Work to be completed >> Your answer is a copy of every line in the records where "actual" appears.

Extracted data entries
Content starts
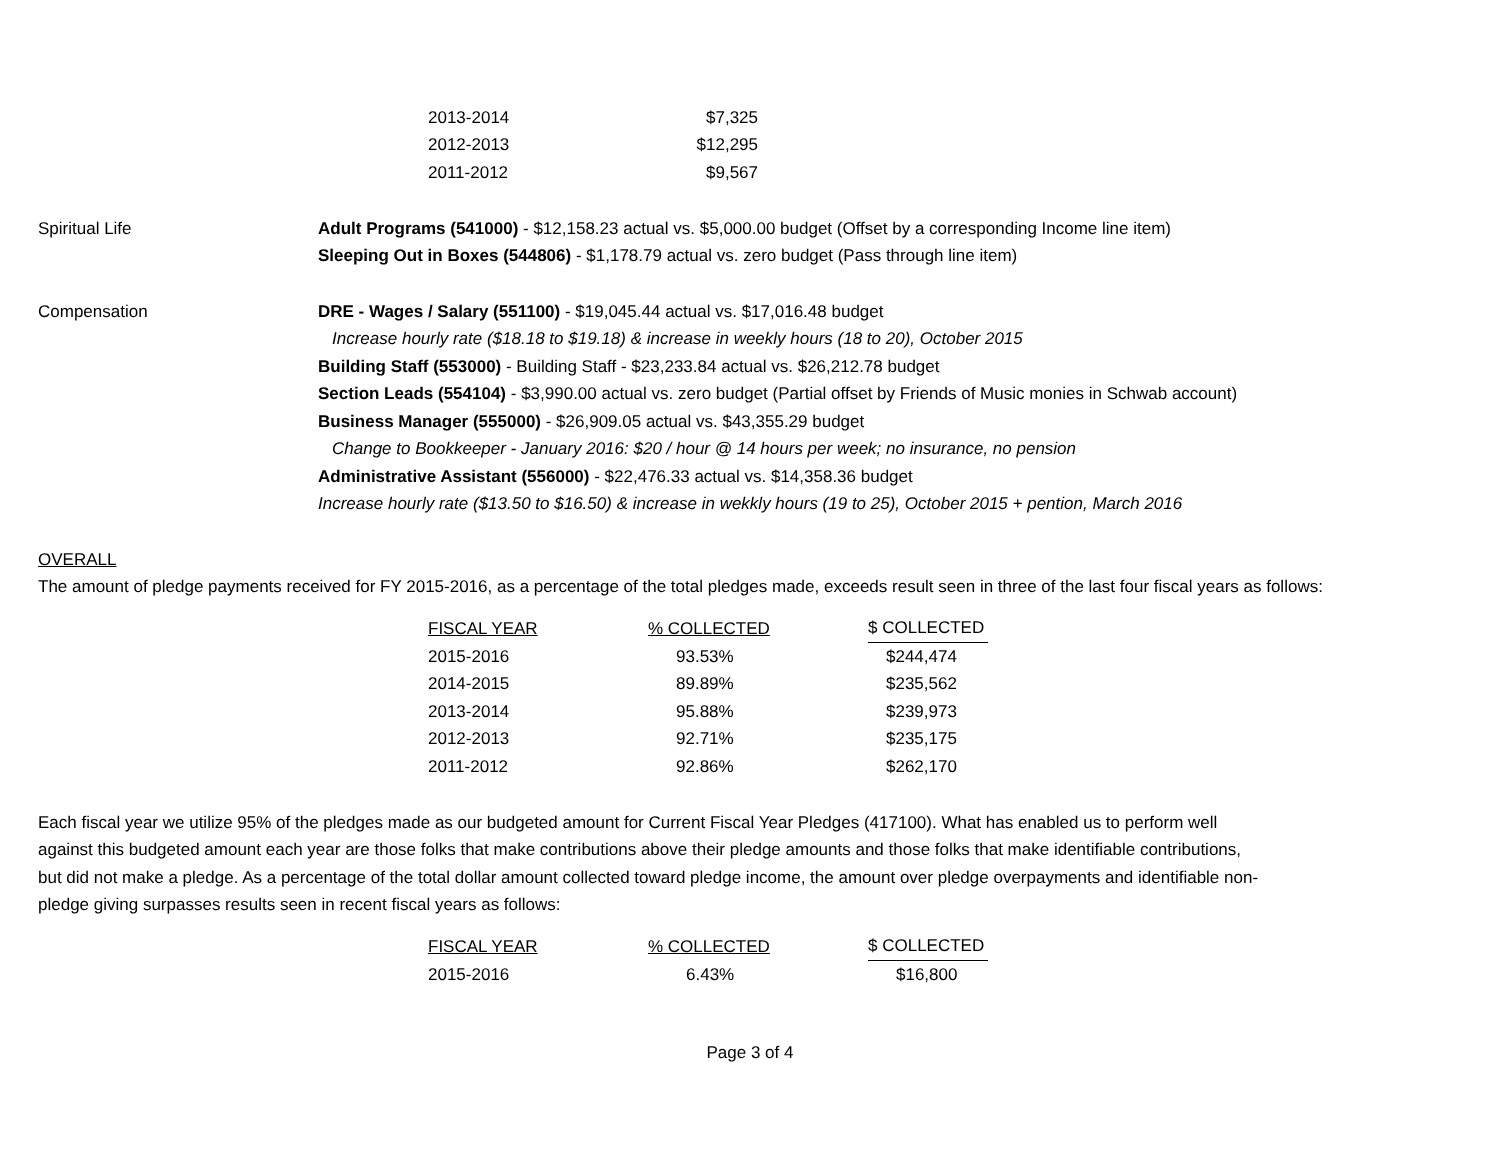| 2013-2014 | $7,325 |
| 2012-2013 | $12,295 |
| 2011-2012 | $9,567 |
Spiritual Life
Adult Programs (541000) - $12,158.23 actual vs. $5,000.00 budget (Offset by a corresponding Income line item)
Sleeping Out in Boxes (544806) - $1,178.79 actual vs. zero budget (Pass through line item)
Compensation
DRE - Wages / Salary (551100) - $19,045.44 actual vs. $17,016.48 budget
Increase hourly rate ($18.18 to $19.18) & increase in weekly hours (18 to 20), October 2015
Building Staff (553000) - Building Staff - $23,233.84 actual vs. $26,212.78 budget
Section Leads (554104) - $3,990.00 actual vs. zero budget (Partial offset by Friends of Music monies in Schwab account)
Business Manager (555000) - $26,909.05 actual vs. $43,355.29 budget
Change to Bookkeeper - January 2016: $20 / hour @ 14 hours per week; no insurance, no pension
Administrative Assistant (556000) - $22,476.33 actual vs. $14,358.36 budget
Increase hourly rate ($13.50 to $16.50) & increase in wekkly hours (19 to 25), October 2015 + pention, March 2016
OVERALL
The amount of pledge payments received for FY 2015-2016, as a percentage of the total pledges made, exceeds result seen in three of the last four fiscal years as follows:
| FISCAL YEAR | % COLLECTED | $ COLLECTED |
| --- | --- | --- |
| 2015-2016 | 93.53% | $244,474 |
| 2014-2015 | 89.89% | $235,562 |
| 2013-2014 | 95.88% | $239,973 |
| 2012-2013 | 92.71% | $235,175 |
| 2011-2012 | 92.86% | $262,170 |
Each fiscal year we utilize 95% of the pledges made as our budgeted amount for Current Fiscal Year Pledges (417100). What has enabled us to perform well against this budgeted amount each year are those folks that make contributions above their pledge amounts and those folks that make identifiable contributions, but did not make a pledge. As a percentage of the total dollar amount collected toward pledge income, the amount over pledge overpayments and identifiable non-pledge giving surpasses results seen in recent fiscal years as follows:
| FISCAL YEAR | % COLLECTED | $ COLLECTED |
| --- | --- | --- |
| 2015-2016 | 6.43% | $16,800 |
Page 3 of 4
Content ends
Exercise answer >>
Adult Programs (541000) - $12,158.23 actual vs. $5,000.00 budget (Offset by a corresponding Income line item)
Sleeping Out in Boxes (544806) - $1,178.79 actual vs. zero budget (Pass through line item)
DRE - Wages / Salary (551100) - $19,045.44 actual vs. $17,016.48 budget
Building Staff (553000) - Building Staff - $23,233.84 actual vs. $26,212.78 budget
Section Leads (554104) - $3,990.00 actual vs. zero budget (Partial offset by Friends of Music monies in Schwab account)
Business Manager (555000) - $26,909.05 actual vs. $43,355.29 budget
Administrative Assistant (556000) - $22,476.33 actual vs. $14,358.36 budget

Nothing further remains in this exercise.